In Audrey Hepburn’s words, “To plant a garden is to believe in tomorrow.” Planning that garden and starting seeds in winter – now that’s faith.

Four Years Ago

I was disappointed in NBC’s Olympic coverage. I couldn’t find anything Olympics-related on Sunday morning – not even a compilation of the previous night’s action. Korea is halfway around the world, I thought, they could have some live events.

Four years ago, I watched the Sochi games all day long. I mean that I watched morning, afternoons, evenings – all Olympics, any time I wanted to see it. I was home, resting on the couch, recovering from major surgery (hysterectomy). It was fun having something interesting to watch; I’ve never really gotten into the daytime soaps.

Four years ago, I slowly recovered my strength and also my vision. The left retina had come loose. I’d had emergency surgery to reattach it in December. The hysterectomy and all it entailed was the second surgery within as many months. Learning about ice dancing and snowboarding was a nice distraction from all the crazy punishment my body had taken.

My boss had hired a sub for me, which was a relief. In my online teaching world, we don’t hire substitute teachers for day to day illnesses or short term events. A six week post-surgical leave of absence was a different story. I had a sub, which was a relief – at first. My substitute didn’t quite get the concept of building a rapport with the families, and they were not quiet about it. Our principal had enough complaints that she fired the sub two weeks early. I was tempted to go back early, but I didn’t. It took some will power to stay home and take care of myself.

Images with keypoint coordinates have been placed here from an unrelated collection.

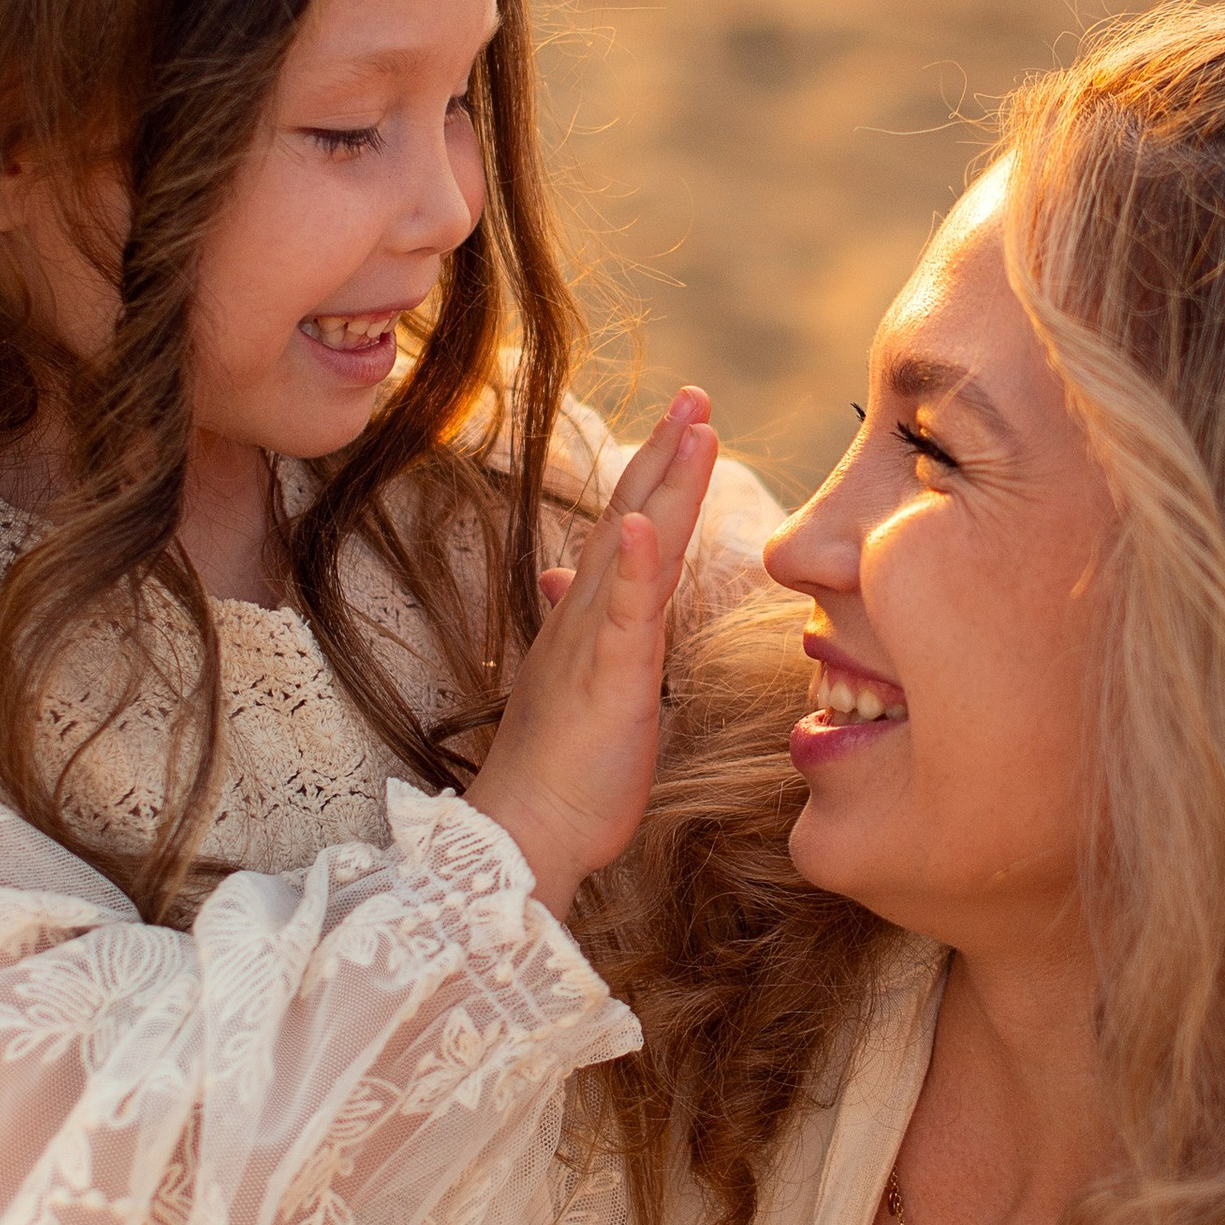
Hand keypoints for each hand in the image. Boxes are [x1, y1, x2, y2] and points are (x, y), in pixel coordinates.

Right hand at [468, 390, 716, 915]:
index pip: (628, 530)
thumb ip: (578, 627)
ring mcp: (595, 644)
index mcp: (589, 619)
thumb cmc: (559, 770)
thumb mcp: (578, 684)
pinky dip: (629, 564)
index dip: (657, 474)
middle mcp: (589, 617)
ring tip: (690, 425)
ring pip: (635, 550)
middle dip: (665, 452)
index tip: (687, 423)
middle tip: (696, 393)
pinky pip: (620, 615)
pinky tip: (640, 519)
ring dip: (662, 483)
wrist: (527, 832)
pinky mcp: (606, 680)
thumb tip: (564, 579)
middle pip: (631, 516)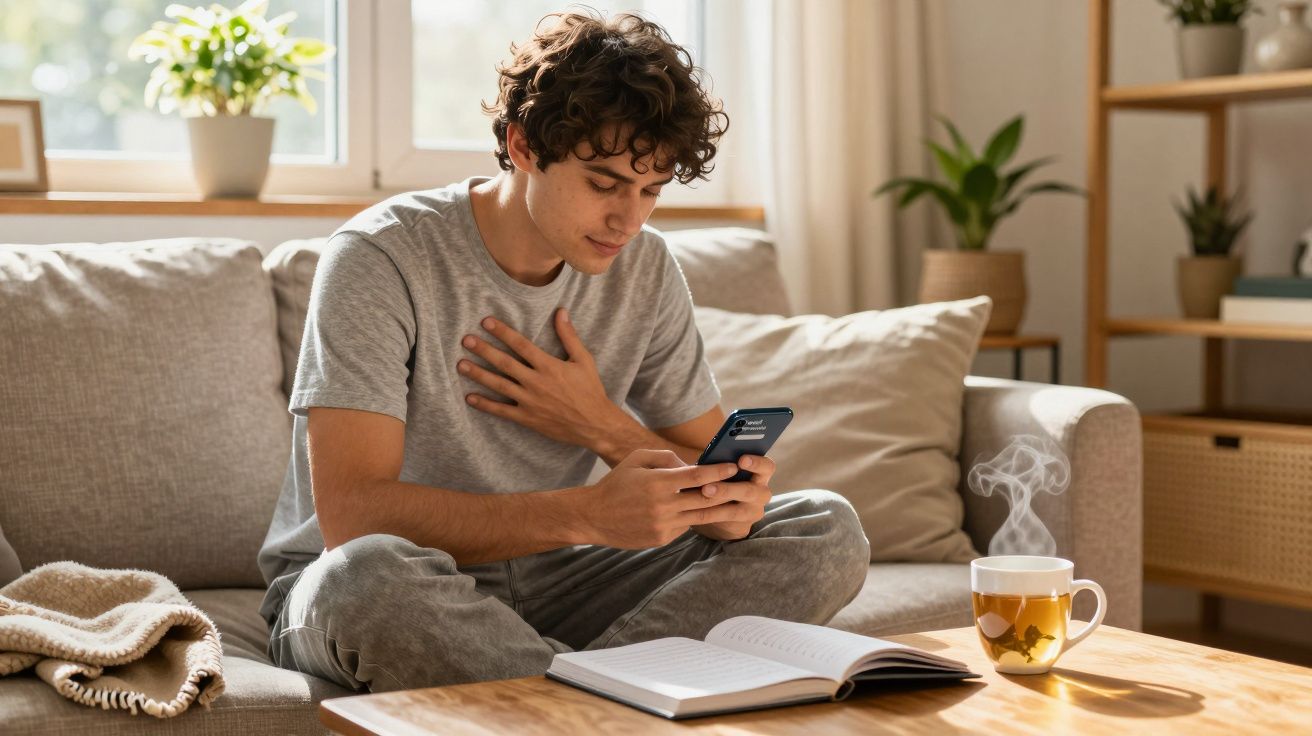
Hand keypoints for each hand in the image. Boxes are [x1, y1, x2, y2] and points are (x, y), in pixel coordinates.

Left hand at [458, 309, 624, 447]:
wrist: (595, 424)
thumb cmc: (590, 390)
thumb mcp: (584, 360)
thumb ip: (569, 336)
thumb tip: (561, 312)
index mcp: (549, 366)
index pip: (521, 345)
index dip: (502, 332)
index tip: (486, 322)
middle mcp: (536, 382)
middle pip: (504, 363)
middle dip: (484, 350)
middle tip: (466, 340)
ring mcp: (529, 401)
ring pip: (499, 385)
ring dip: (479, 374)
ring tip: (461, 365)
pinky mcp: (527, 418)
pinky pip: (502, 410)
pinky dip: (485, 404)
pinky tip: (470, 397)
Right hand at [579, 450, 752, 548]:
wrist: (593, 516)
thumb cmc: (616, 483)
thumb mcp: (637, 459)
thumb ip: (666, 458)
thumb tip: (691, 466)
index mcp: (657, 482)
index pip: (696, 476)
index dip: (718, 471)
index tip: (733, 467)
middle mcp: (663, 505)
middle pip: (705, 499)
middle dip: (726, 491)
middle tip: (743, 485)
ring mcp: (663, 525)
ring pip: (700, 517)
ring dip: (718, 509)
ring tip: (735, 502)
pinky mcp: (662, 538)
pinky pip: (684, 527)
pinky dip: (691, 518)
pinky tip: (697, 511)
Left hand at [691, 454, 775, 541]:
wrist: (716, 508)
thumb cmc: (721, 479)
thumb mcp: (723, 468)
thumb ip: (721, 462)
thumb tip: (706, 459)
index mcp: (761, 473)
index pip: (767, 466)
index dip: (757, 463)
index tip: (741, 460)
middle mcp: (761, 493)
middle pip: (750, 491)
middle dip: (727, 489)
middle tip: (707, 487)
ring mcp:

Four years ago, I had no idea that I had yet another procedure ahead of me – a carotid catheter exam, followed by the insertion of a stent in my right interior carotid artery. That time, I didn’t have any Olympic games to distract me. A little baseball, maybe, because this happened in late April. Or was it early May? I just remember feeling overwhelmed with so many major health scares.

Fast forward four years to the current Olympic games in Korea. I’m healthy enough (knock on wood) to be at work full time, so I guess it doesn’t matter if there is daytime coverage or not. Go U.S.A! U.S.A!